=== Latihan Soal ===
a. Menurut kutipan berita tentang Indeks Keyakinan Konsumen, di gedung mana Sri Mulyani berbicara tentang keyakinan konsumen?
b. Teruskan kutipan berita tentang tanggapan Menteri Keuangan terhadap penurunan Indeks Keyakinan Konsumen mulai dari kalimat terakhirnya.

=== Kutipan yang Disediakan ===

'''

Suara.com - Menteri Keuangan Sri Mulyani Indrawati diam seribu bahasa menanggapi hasil survei Indeks Keyakinan Konsumen yang menunjukkan tren penurunan sejak awal 2025. Selama Januari - Maret, IKK tercatat terus mengalami penurunan.
Namun, Menkeu enggan berkomentar banyak. Ia hanya menyampaikan bahwa pemerintah akan meningkatkan keyakinan konsumen akan ekonomi Indonesia.
"Kita akan tingkatkan (keyakinan konsumen),” ujar Sri Mulyani di Gedung Kemendiktisaintek, Jakarta, dikutip Rabu (16/4/2025).
Sementara saat ditanya terkait langkah pemerintah untuk memperkuat keyakinan konsumen, Sri Mulyani memilih diam seribu bahasa.
Kabut ketidakpastian mulai menyelimuti benak rakyat Indonesia. Rangkaian data Indeks Keyakinan Konsumen (IKK) yang menukik tajam sejak awal tahun 2025, bagai alarm dini yang membangkitkan kegelisahan mendalam akan turbulensi ekonomi yang mungkin menghadang.
Di tengah atmosfer kecemasan yang kian pekat, Menteri Keuangan Sri Mulyani justru memlih diam seribu bahasa.
Respons Sri Mulyani terhadap tren penurunan IKK ini terkesan minimalis dan kurang menggigit. Usai menghadiri sebuah acara di Gedung Kemendiktisaintek pada Selasa (15/4), sang Menkeu hanya melontarkan janji normatif untuk meningkatkan kembali keyakinan konsumen.

'''

=== Informasi yang Diberikan ===
'''

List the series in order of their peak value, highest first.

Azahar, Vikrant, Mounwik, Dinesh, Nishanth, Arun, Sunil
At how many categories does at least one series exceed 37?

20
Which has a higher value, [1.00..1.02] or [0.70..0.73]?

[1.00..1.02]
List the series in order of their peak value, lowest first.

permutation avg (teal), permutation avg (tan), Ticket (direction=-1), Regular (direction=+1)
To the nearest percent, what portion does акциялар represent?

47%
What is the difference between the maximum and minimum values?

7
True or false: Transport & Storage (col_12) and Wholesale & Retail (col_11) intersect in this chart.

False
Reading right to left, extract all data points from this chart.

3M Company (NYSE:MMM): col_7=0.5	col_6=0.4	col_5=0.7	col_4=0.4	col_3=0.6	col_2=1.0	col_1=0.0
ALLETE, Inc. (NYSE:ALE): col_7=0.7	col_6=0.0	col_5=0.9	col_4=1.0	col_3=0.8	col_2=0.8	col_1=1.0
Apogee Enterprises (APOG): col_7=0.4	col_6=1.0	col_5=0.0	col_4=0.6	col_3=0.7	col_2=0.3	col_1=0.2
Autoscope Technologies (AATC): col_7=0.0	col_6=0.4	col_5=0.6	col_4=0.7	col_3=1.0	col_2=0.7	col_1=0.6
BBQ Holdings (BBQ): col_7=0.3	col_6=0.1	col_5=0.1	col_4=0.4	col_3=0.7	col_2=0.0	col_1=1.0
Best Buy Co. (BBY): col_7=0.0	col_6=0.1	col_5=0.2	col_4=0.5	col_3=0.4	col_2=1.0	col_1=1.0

'''

=== Kunci Jawaban ===
a. Di Gedung Kemendiktisaintek, Jakarta.

b.
"Kita akan tingkatkan (keyakinan konsumen),” ujarnya singkat, tanpa memberikan rincian strategi atau langkah konkret yang akan diambil pemerintah untuk meredam ombak pesimisme yang tengah menyebar di kalangan masyarakat.
Respons sepotong-sepotong dan terkesan menggantung dari Sri Mulyani ini tentu saja menimbulkan tanda tanya besar. Mengapa di saat indikator kepercayaan publik terhadap kondisi ekonomi menunjukkan tren penurunan yang mengkhawatirkan selama tiga bulan berturut-turut (Januari-Maret), sang penjaga fiskal negara justru memilih bermain aman dengan kalimat-kalimat datar?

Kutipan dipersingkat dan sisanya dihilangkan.